Produção de Cana-de-Açúcar Híbrida (cruzamento de S. officinarum com S. spontaneum e|ou S. robustum e|ou outras gramineas) 

Na direção da diversidade no uso da cana-de-açúcar, temos empresas desenvolvendo trabalhos de campo com as chamadas “cana energia” e “supercana”, obtidas a partir do cruzamento de S. officinarum com S. spontaneum, S. robustum, além de outras gramíneas, e destinam-se a promover: crescimento vigoroso, resistência a pragas e doenças, adaptação a diferentes classes de solos e ambientes de produção restritivos, superar as adversidades climáticas, e ainda, pela inclusão de genes que visam alcançar maior eficiência no uso da água e dos nutrientes. 

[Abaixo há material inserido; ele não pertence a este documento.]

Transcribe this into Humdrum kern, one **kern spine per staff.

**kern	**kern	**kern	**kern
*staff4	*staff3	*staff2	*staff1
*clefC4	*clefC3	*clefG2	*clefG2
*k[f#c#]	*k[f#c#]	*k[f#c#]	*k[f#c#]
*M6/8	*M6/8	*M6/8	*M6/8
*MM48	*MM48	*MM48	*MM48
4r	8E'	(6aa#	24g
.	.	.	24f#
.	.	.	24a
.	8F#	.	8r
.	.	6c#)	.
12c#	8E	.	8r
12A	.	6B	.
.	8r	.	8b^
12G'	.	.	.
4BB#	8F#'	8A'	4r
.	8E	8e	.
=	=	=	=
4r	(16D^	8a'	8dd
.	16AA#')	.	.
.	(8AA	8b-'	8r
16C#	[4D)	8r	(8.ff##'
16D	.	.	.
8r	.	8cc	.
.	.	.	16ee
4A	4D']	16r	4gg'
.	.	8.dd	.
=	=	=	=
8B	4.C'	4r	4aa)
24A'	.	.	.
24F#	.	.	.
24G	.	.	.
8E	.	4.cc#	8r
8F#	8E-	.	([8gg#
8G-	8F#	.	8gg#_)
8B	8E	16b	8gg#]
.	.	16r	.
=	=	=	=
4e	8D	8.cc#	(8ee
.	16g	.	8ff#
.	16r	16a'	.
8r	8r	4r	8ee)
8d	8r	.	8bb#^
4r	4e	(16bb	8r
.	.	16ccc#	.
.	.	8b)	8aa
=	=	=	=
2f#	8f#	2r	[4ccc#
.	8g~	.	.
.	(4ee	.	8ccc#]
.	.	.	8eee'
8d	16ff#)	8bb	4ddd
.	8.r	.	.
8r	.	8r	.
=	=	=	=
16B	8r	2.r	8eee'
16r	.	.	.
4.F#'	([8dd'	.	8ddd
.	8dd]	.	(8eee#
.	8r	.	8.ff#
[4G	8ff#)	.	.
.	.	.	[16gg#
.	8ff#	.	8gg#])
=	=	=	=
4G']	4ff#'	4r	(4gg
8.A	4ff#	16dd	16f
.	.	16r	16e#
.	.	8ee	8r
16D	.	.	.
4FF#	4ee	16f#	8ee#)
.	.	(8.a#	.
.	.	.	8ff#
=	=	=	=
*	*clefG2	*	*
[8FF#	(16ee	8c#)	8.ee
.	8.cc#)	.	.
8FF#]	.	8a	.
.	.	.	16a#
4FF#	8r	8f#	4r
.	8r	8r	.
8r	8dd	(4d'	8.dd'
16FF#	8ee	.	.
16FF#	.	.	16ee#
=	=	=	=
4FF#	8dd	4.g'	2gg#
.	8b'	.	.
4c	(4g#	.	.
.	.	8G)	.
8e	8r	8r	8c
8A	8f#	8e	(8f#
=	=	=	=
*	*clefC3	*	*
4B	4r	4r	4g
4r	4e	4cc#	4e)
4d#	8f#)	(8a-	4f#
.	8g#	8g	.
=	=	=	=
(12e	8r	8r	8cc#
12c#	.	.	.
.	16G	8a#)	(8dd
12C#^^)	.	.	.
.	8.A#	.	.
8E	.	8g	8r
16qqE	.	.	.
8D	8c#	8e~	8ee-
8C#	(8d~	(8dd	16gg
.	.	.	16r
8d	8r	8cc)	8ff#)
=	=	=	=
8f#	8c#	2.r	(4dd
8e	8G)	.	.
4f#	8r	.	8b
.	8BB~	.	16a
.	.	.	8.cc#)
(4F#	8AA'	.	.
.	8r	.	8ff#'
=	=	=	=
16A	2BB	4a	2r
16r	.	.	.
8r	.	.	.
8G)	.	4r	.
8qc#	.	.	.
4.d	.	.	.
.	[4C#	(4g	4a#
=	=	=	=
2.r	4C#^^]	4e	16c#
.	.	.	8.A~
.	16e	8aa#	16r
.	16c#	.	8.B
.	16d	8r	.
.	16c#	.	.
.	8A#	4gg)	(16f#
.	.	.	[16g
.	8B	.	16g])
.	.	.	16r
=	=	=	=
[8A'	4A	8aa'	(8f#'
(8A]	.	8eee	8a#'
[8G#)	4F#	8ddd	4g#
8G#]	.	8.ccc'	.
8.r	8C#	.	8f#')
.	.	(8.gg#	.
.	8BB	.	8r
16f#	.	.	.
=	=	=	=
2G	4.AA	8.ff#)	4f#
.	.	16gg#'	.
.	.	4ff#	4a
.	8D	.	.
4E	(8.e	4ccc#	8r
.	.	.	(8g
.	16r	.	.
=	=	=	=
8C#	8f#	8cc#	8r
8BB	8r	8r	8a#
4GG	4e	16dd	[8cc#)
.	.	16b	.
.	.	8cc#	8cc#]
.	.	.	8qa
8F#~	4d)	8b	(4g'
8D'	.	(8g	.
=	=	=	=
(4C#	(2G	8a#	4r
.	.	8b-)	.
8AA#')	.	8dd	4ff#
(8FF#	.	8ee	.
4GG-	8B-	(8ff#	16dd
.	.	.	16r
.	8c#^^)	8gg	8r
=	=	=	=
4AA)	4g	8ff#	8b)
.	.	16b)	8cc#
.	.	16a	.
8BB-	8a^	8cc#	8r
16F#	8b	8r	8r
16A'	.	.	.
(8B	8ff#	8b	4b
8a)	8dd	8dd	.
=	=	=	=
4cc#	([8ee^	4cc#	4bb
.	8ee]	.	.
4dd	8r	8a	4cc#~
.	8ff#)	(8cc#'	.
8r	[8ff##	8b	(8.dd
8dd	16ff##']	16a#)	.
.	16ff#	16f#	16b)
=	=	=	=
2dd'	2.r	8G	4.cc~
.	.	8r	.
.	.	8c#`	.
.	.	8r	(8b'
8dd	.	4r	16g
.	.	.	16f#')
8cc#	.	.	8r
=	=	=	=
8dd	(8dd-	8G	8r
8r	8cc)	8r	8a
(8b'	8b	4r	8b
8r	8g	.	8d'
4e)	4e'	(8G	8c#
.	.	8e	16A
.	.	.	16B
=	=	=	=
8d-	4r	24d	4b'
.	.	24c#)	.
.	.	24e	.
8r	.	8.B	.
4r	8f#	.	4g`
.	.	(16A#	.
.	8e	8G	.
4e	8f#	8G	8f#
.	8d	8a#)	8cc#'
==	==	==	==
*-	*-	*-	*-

A denominada “cana energia” dá origem a plantas com menor rendimento de açúcar por tonelada de cana-de-açúcar produzida, mas ao mesmo tempo, proporcionam maior rendimento de biomassa, possibilitando a produção de etanol de segunda geração a partir da celulose e de bioeletricidade pela queima do bagaço. 

Em condições normais de produção, a “cana energia” pode gerar de 6 a 8 toneladas de ATR por hectare e de 4.000 a 6.000 litros de etanol por hectare. Somados ao etanol de segunda geração possível a partir da biomassa, a produção total de etanol E1G + E2G, poderá chegar a 8.000 a 10.000 litros por hectare e a produção de energia elétrica de 8.000 a 12.000 kWh por hectare. 

A denominada “supercana” é um termo usado para descrever variedades de cana-de-açúcar geneticamente melhoradas, com o objetivo de aumento da produtividade agrícola, aumento no teor de sacarose e de aumento da resistência a pragas e doenças.  

O princípio utilizado para sua obtenção, a hibridação entre espécies, é o mesmo utilizado para a “cana energia”, porém, com objetivos diferentes.  

Sua obtenção visa otimizar a produção de açúcar e etanol de primeira geração, mas ao mesmo tempo, não permite alcançar a mesma quantidade de fibras e biomassa que a “cana energia”. Em resumo, podemos afirmar que a “supercana” é qualquer coisa estabelecida entre a “cana tradicional” (S. officinarum) e a “cana energia” (cana híbrida). 

Se a “supercana” será um case de sucesso, ainda não sabemos! Assim como tem ocorrido com o etanol de segunda geração, será preciso esperar para que o tempo revele os resultados. O sucesso desse projeto dependerá da colaboração dos produtores e empresários, e de um estudo mais aprofundado sobre a viabilidade econômica de sua utilização.